* Challenge 1: Can you rewrite the rows from the line with "state / province: Central Visayas" through the end of the rows, renaming "locality" to "site" and keeping everything else the same? Leave the pictures out of your answer.

Even if you don’t have kids to share it with, you’ll enjoy this book. Hardcover, 11.5 x 9, 64 pages, 60 color photographs, four maps, one figure. ISBN 0-618-14528-1. Cost is US$16.00. Available in bookstores.


Conozca Sus Patos – Know Your Ducks

You may be familiar with the handy, pocket-sized, waterfowl identification guide entitled Ducks at a Distance. It was published by the U.S. Fish and Wildlife Service and the Southwest Natural and Cultural Heritage Association in the mid 1980s, covers the ducks of North America, and features the signature illustrations of the late Bob Hines. Ducks Unlimited, Inc., recently published a bilingual guide based on this old favorite to help people recognize ducks known to frequent the Caribbean, Central America, and northern South America.

Colorful illustrations by Mr. Hines and other talented artists appear on every page of Conozca Sus Patos – Know Your Ducks, along with information about each species’ physical and behavioral characteristics and geographic range. Unlike Ducks at a Distance, this version also dedicates a page each to wetland descriptions, general characteristics of waterbirds, basic duck anatomy, the region covered by this guide, and population monitoring techniques. Local names vary, therefore, only scientific names are given for each species. However, editors Montserrat Carbonell and Julie Garvin thought to include a page that lists the scientific names with a blank line next to each on which you can fill in the local name(s).

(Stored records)
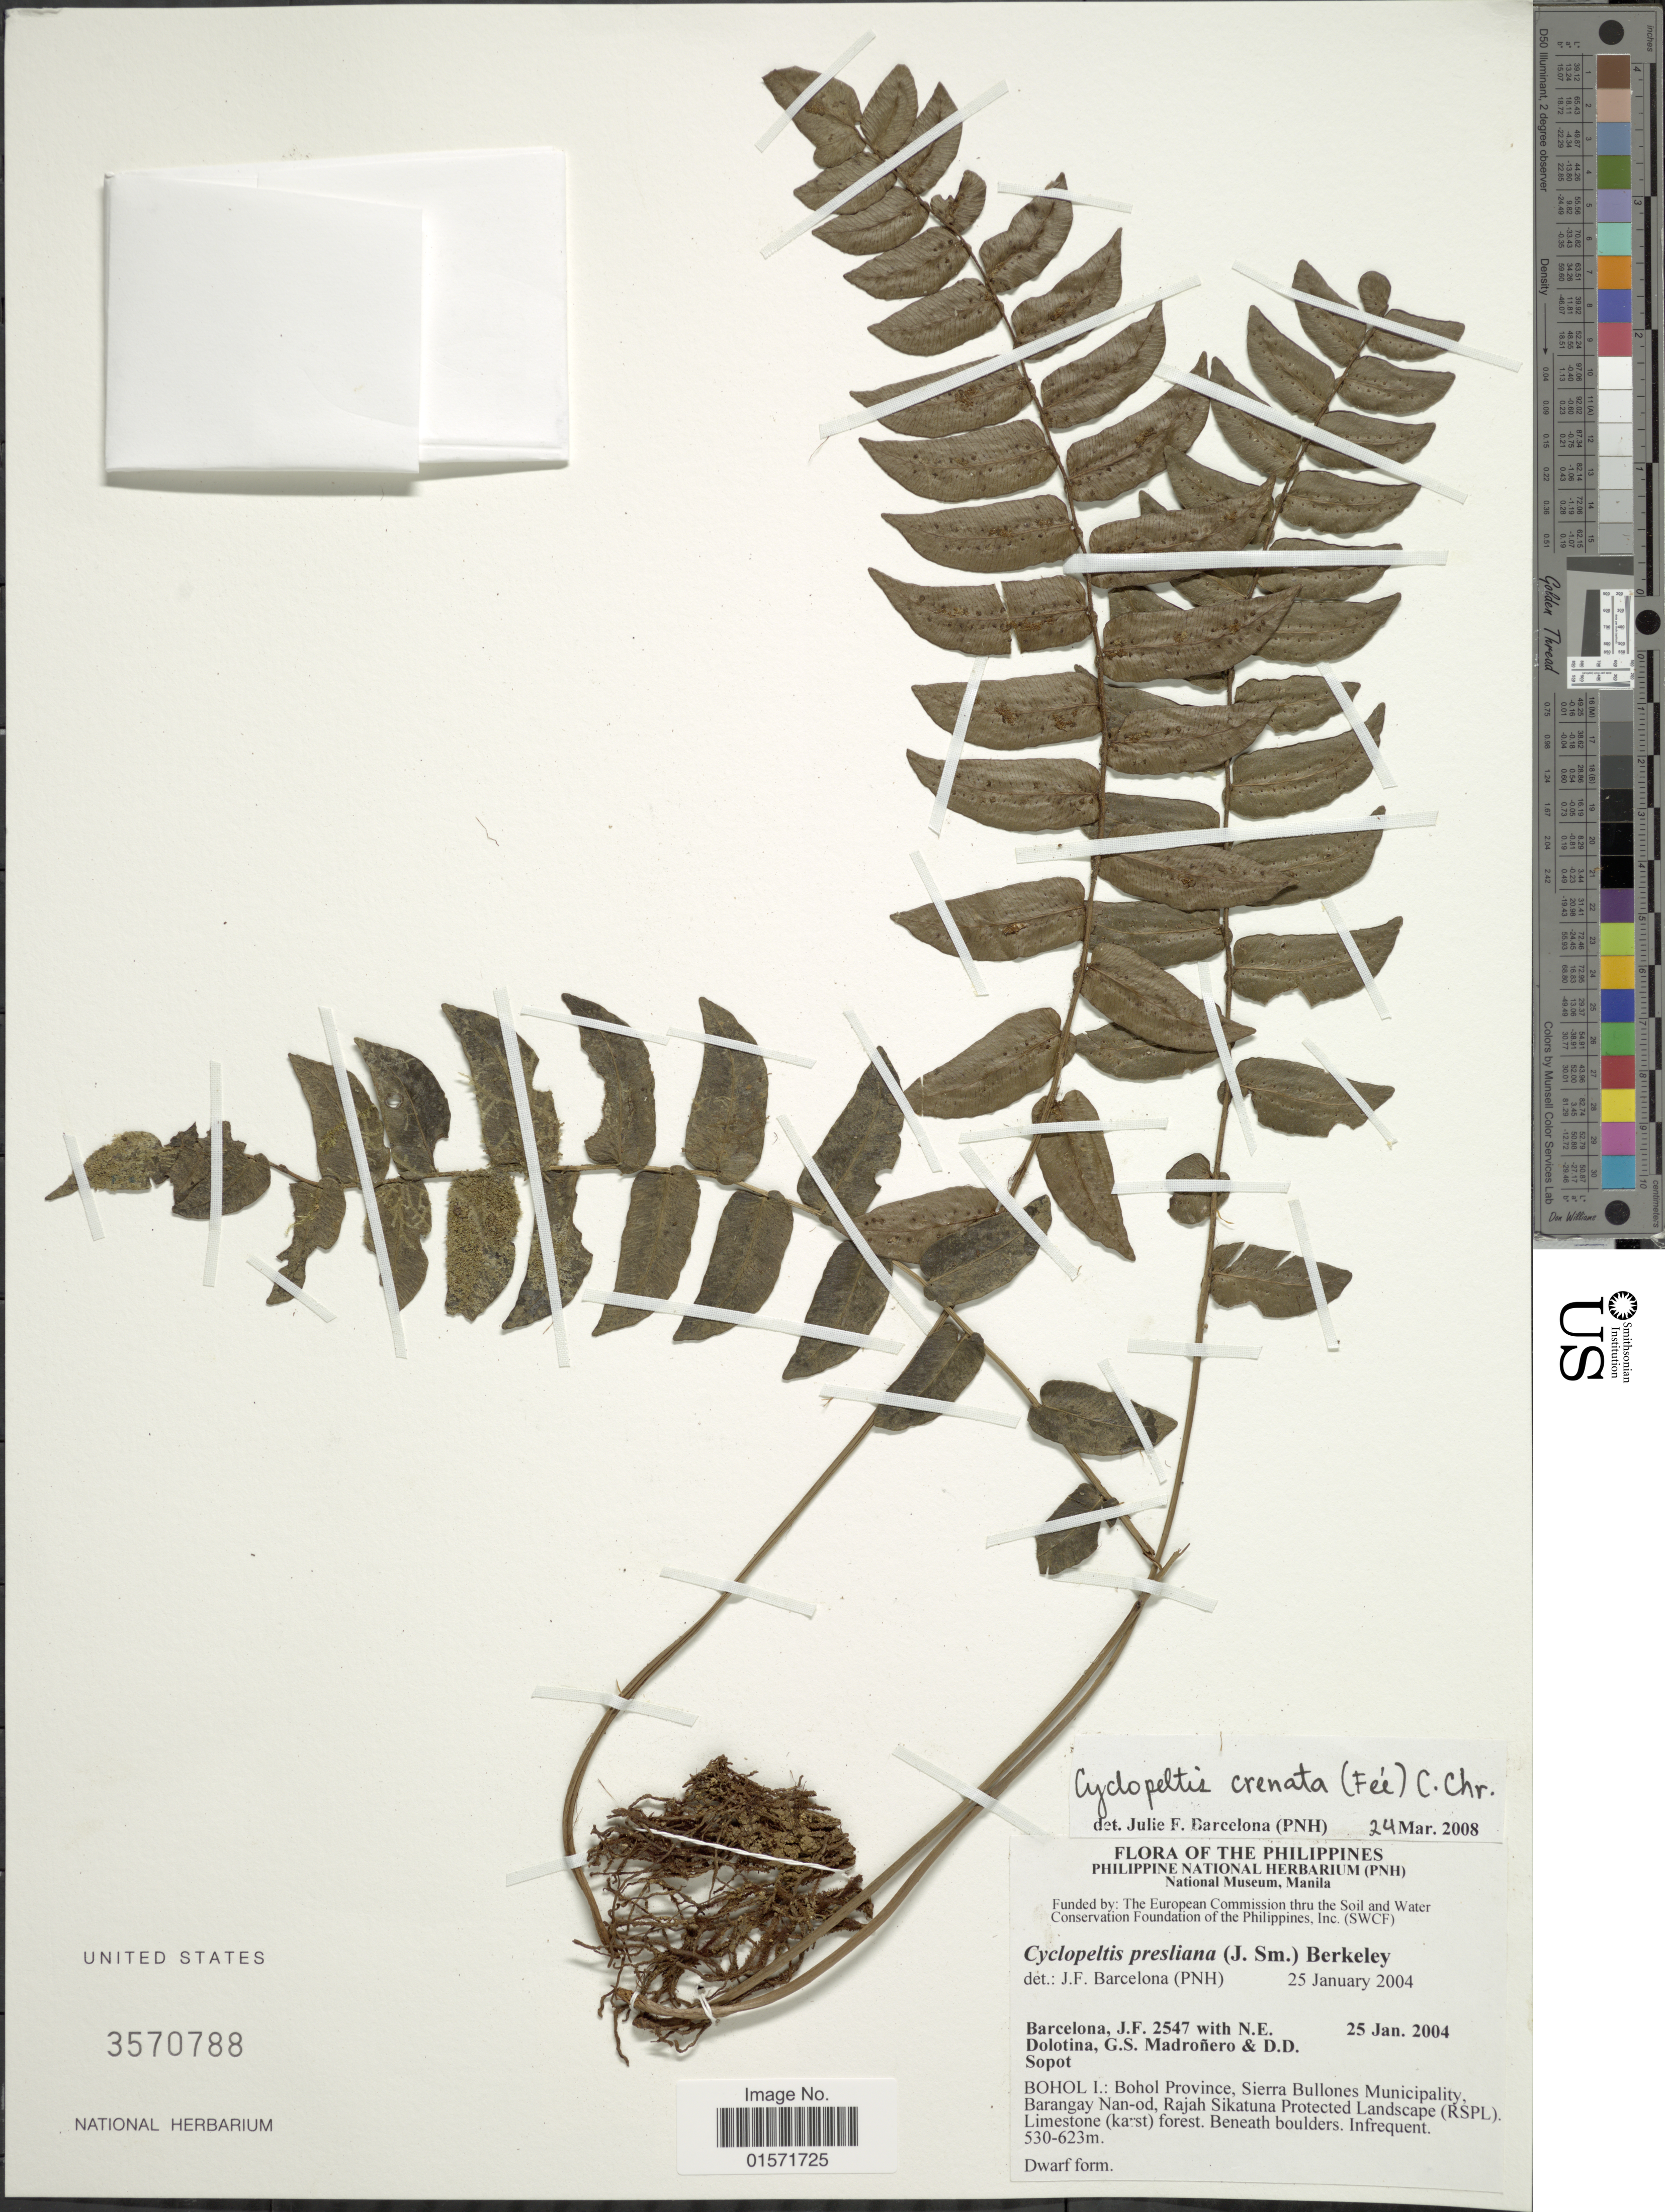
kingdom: Plantae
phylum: Tracheophyta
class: Polypodiopsida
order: Polypodiales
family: Lomariopsidaceae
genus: Cyclopeltis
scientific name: Cyclopeltis presliana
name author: (Mett.) Berkeley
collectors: J. F. Barcelona, N. Dolotina, G. Madroñero & D. Sopot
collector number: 2547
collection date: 2004-01-25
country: Philippines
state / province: Central Visayas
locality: Bohol I.: Bohol Province, Sierra Bullones Municipality, Barangay Nan-od, rajah Sikatuna Protected Landscape (RSPL)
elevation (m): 530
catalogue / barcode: US 3570788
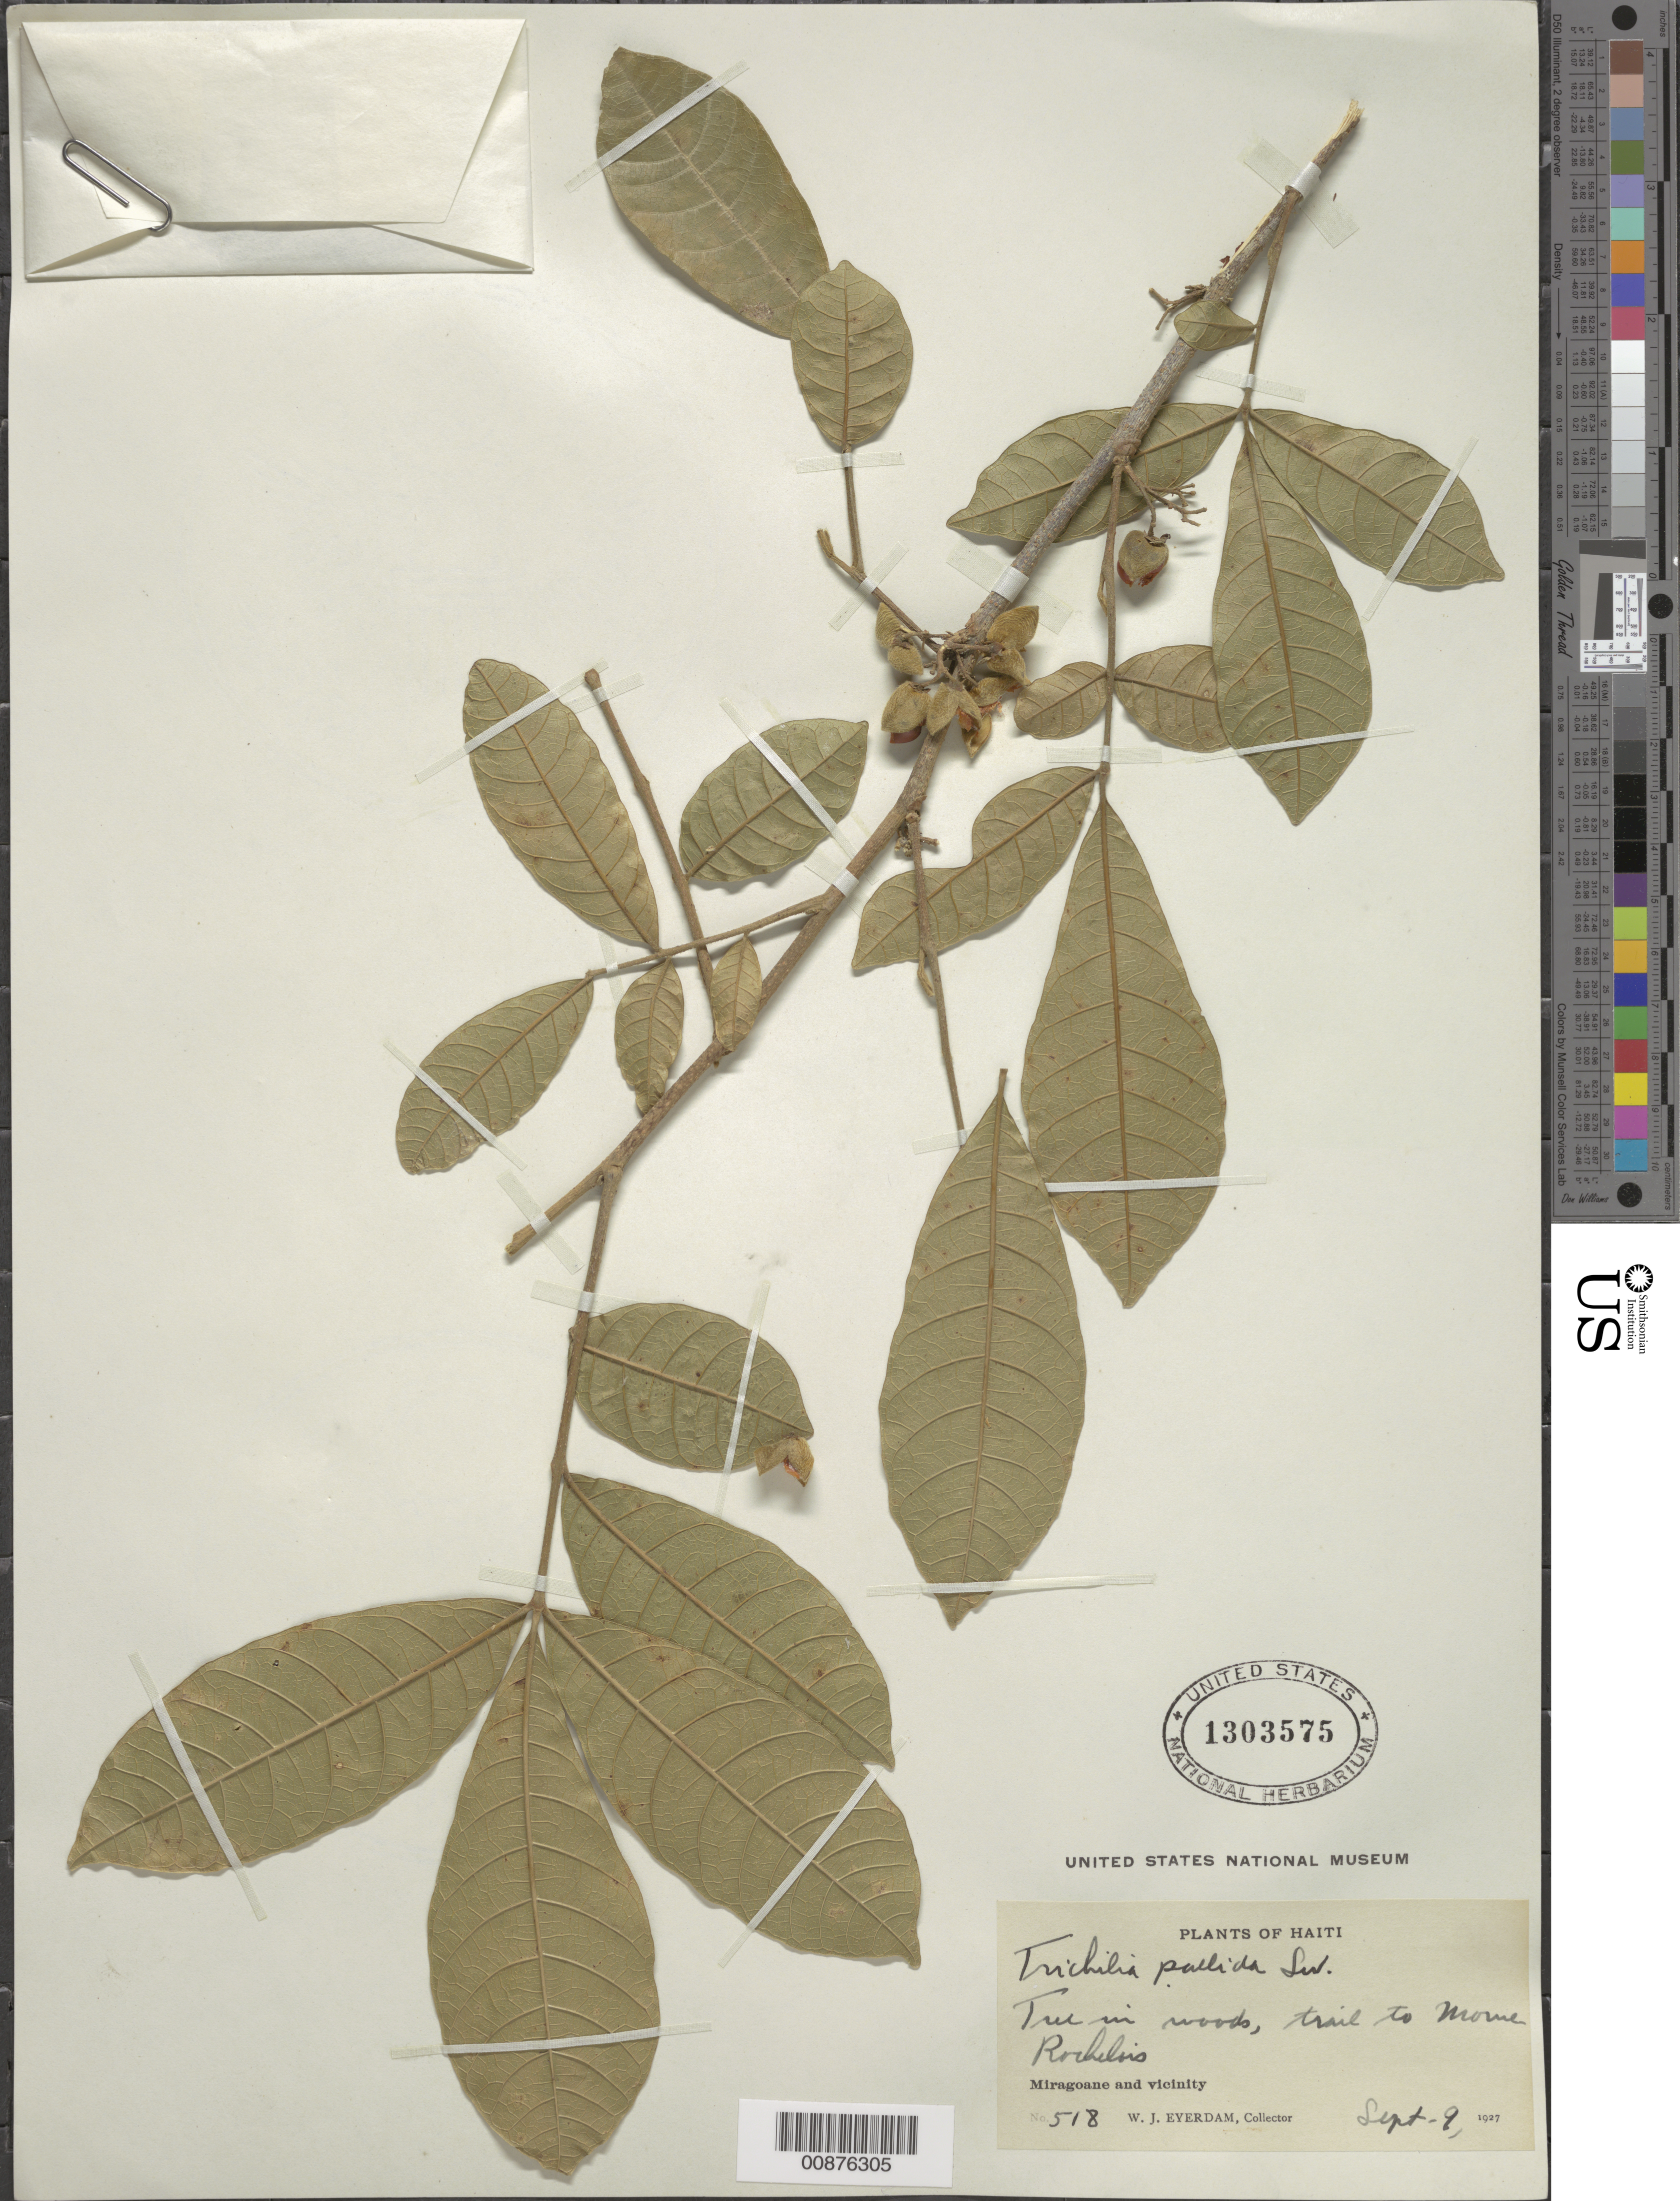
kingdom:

* Challenge 2: Who edited Conozca Sus Patos – Know Your Ducks, according to the text about the duck guide?

* Task answer 1:
state / province: Central Visayas
site: Bohol I.: Bohol Province, Sierra Bullones Municipality, Barangay Nan-od, rajah Sikatuna Protected Landscape (RSPL)
elevation (m): 530
catalogue / barcode: US 3570788
kingdom:

* Task answer 2: Montserrat Carbonell and Julie Garvin